In dit boek worden verschillende aspecten van de organisatie vanuit verschillende theorieën benaderd. De theorieën worden geïllustreerd aan de hand van empirisch onderzoek.
Organizational Communication. Approaches and Processes
Katherine Miller
H1 Organizational Communication Challenges
Centrale vragen:
Hoe ‘werkt’ organisationele communicatie? (intern – extern)
Hoe is organisationele communicatie te onderzoeken?
Hoe is organisationele communicatie te verbeteren?
Het gaat vooral om de context waarbinnen communicatie valt en welke invloed deze context
uitoefent op de communicatie. Vooral crisiscommunicatie is interessant: dingen die fout
gaan onthoud je beter, deze hebben dus meer impact.
Miller: Wat is de functie van communicatie binnen organisaties en hoe is deze historisch
ontwikkeld?
Communicatie (in organisaties):
Heeft te maken met het overbrengen van een boodschap
Van iemand in een organisatie naar een ander in dezelfde organisatie of naar
stakeholders daarbuiten
Met een bepaald doel
In een bepaalde vorm of modaliteit of tekensysteem (taal, beeld, geluid)
Via bepaalde media
Dit zijn dimensies van communicatie. Taal vormt hierin een belangrijk tekensysteem.
Functies van interne communicatie: (waarom heb je dit nodig?)

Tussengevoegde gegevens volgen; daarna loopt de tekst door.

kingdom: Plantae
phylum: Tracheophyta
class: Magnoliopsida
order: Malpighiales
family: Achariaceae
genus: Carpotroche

Belangrijkst! Coördinatie: het werk uitvoeren en handelingen afstemmen
Doelen en strategieën ontwikkelen (historisch gezien: er mogen steeds meer mensen
participeren in beslissingen hierover)
Kennis in de organisatie uitwisselen, leren: beter worden, nieuwe werknemers
inwerken
Mensen binden aan organisaties en ze motiveren. Vooral deze functie wordt steeds
belangrijker.
Communicatie functioneert als een smeermiddel voor organisaties: zonder communicatie
loopt de ‘machine’ vast.
Hygiënefactor: Communicatie valt alleen op als er problemen mee zijn. Mensen zien
communicatie vaak niet als belangrijk, het is iets wat vanzelfsprekend gebeurt. Pas
als het fout gaat, begint het op te vallen.
Historische ontwikkeling / context:
Industrialisatie (1870-1918). Organisaties begonnen te ontstaan. Het opzetten van
deze bedrijven kostte veel geld, waardoor het belangrijk was dat alles soepel (en zo
goedkoop mogelijk) verliep.
Rationalisatie (1918-1945)
Opleving en groei (1945-1975). Na WO II begon de economie langzaam weer op te
bloeien.
, Stagnatie (1975-1990). Periode van crisis.
Digitalisering (na 1990)
Ideologieën over organisaties: ook deze hebben zich historische ontwikkeld en vallen samen
met grotere ontwikkelingen en factoren.
Aanbod naar vraageconomie: Het échte overtuigen wordt belangrijk. Men gaat
inspelen op emoties en gevoel. De consument wordt het uitgangspunt.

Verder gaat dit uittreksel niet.